[[ Excerpted records open ]]

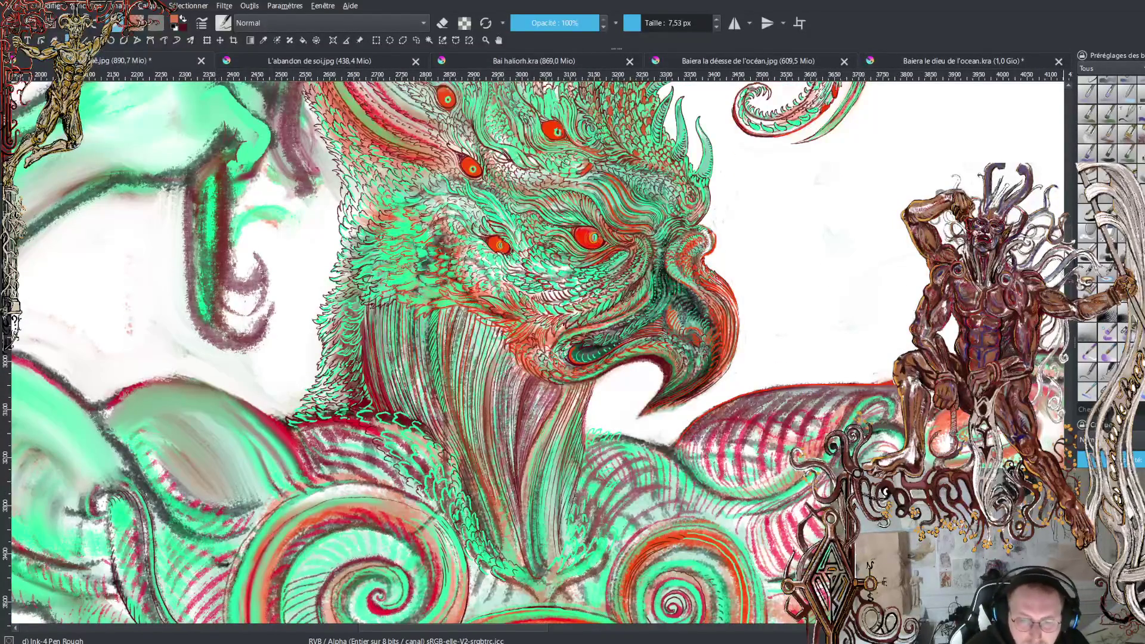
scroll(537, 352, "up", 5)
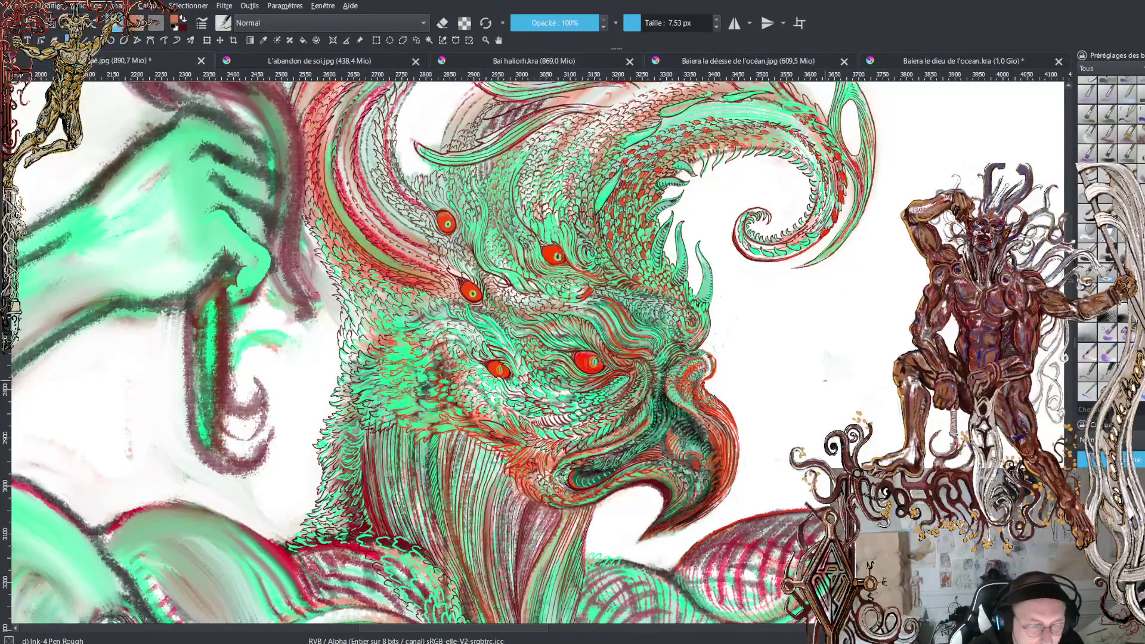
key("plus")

[[ Excerpted records closed ]]
[[ Excerpted records open ]]

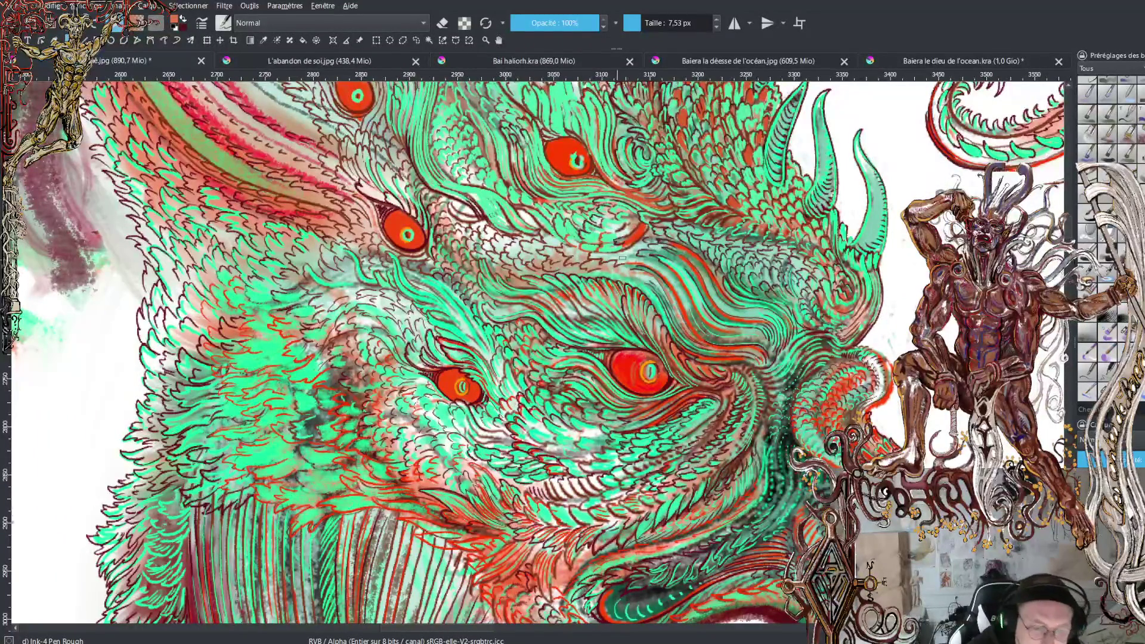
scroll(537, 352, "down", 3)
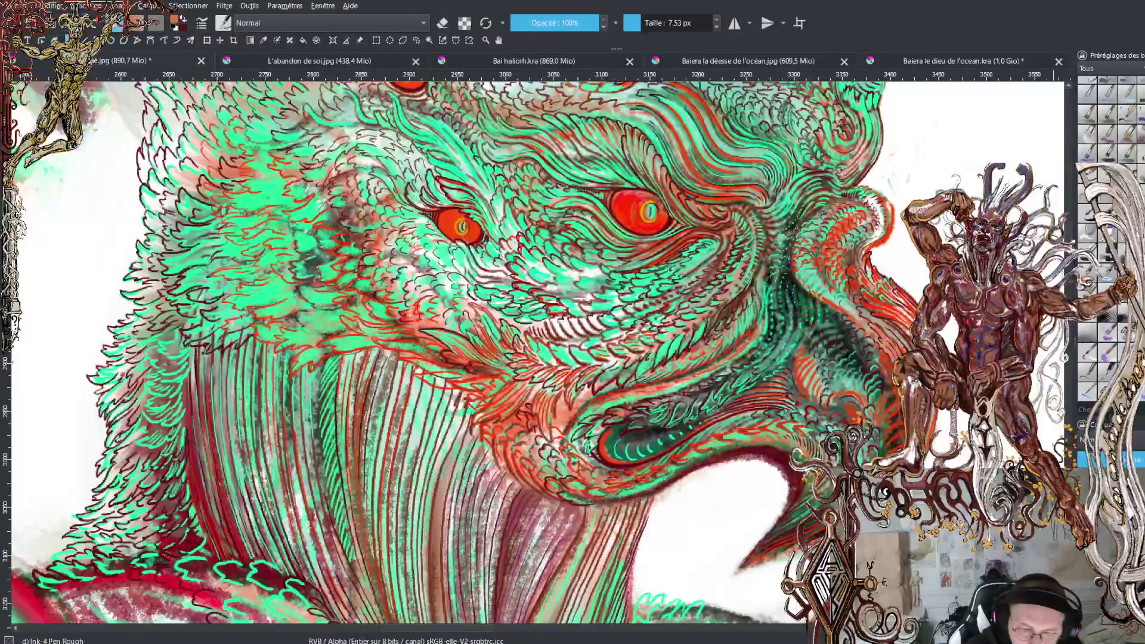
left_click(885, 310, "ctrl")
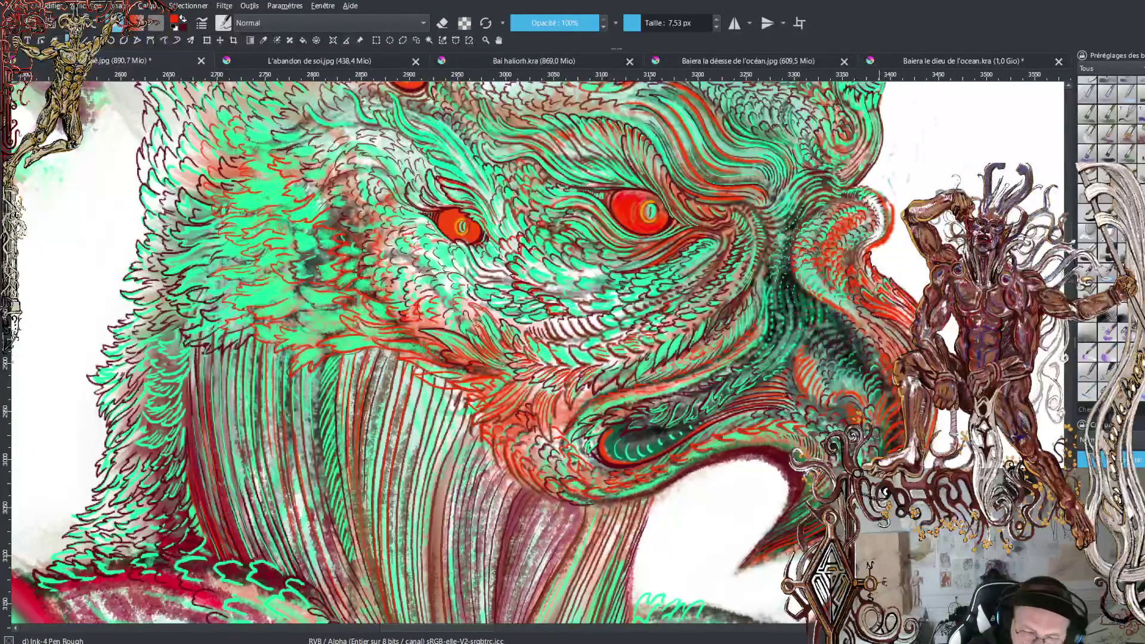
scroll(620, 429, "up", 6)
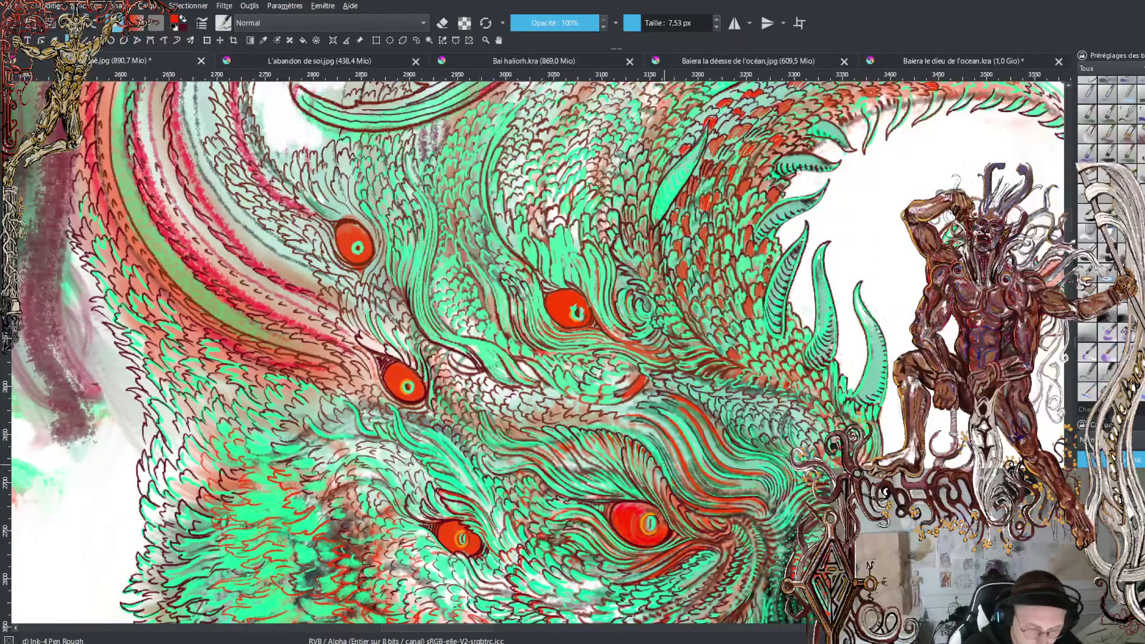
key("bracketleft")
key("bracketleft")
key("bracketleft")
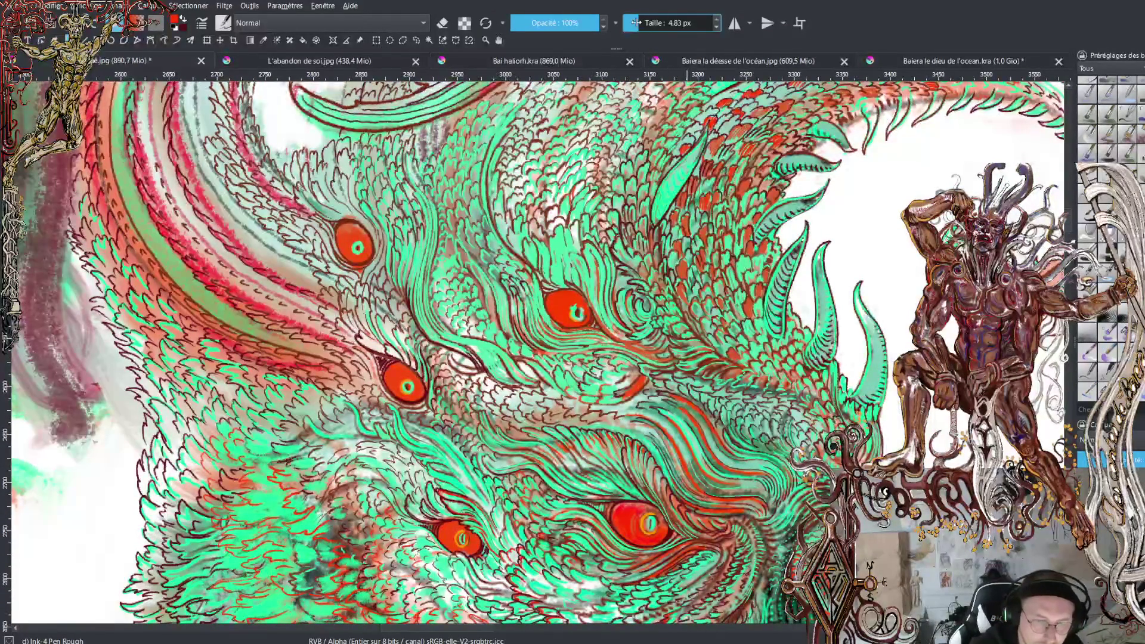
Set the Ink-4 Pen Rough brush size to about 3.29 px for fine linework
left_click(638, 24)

[[ Excerpted records closed ]]
[[ Excerpted records open ]]

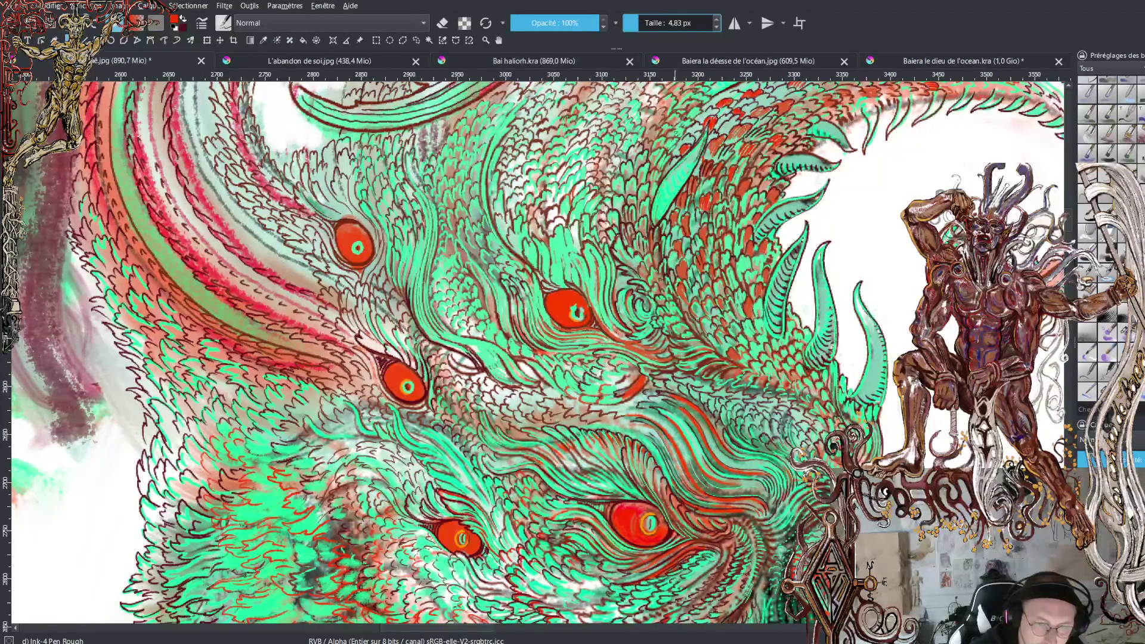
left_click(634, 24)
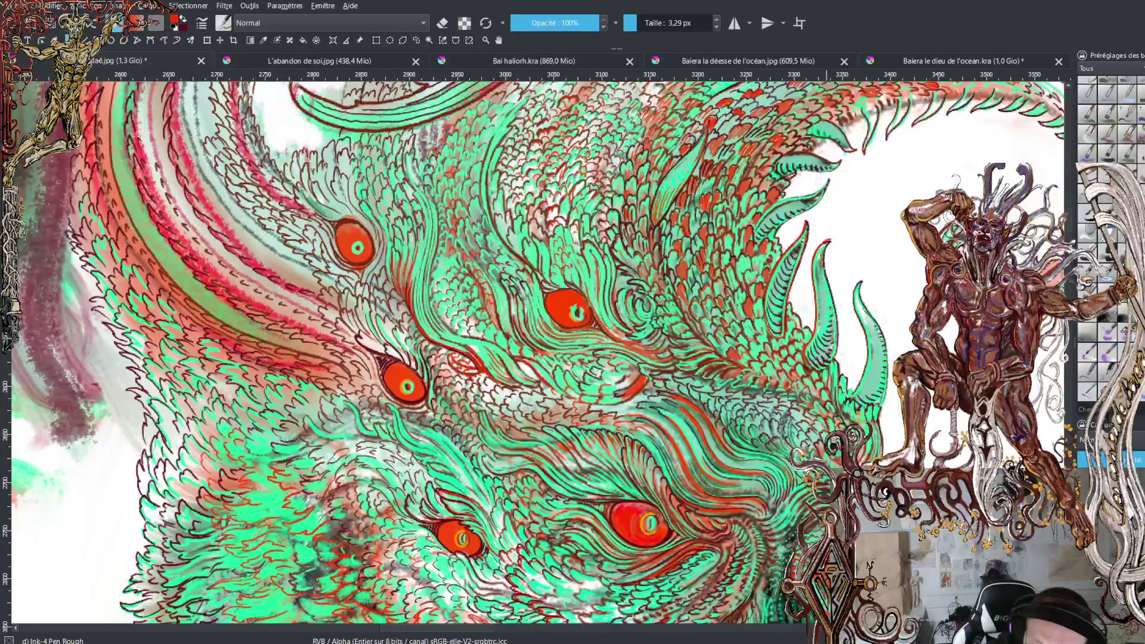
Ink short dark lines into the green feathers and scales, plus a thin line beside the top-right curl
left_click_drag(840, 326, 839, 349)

[[ Excerpted records closed ]]

- [What you are asked to do] Your answer should be a single number: the count of lines in the entries that contain the word "plus".

- [Written response] 2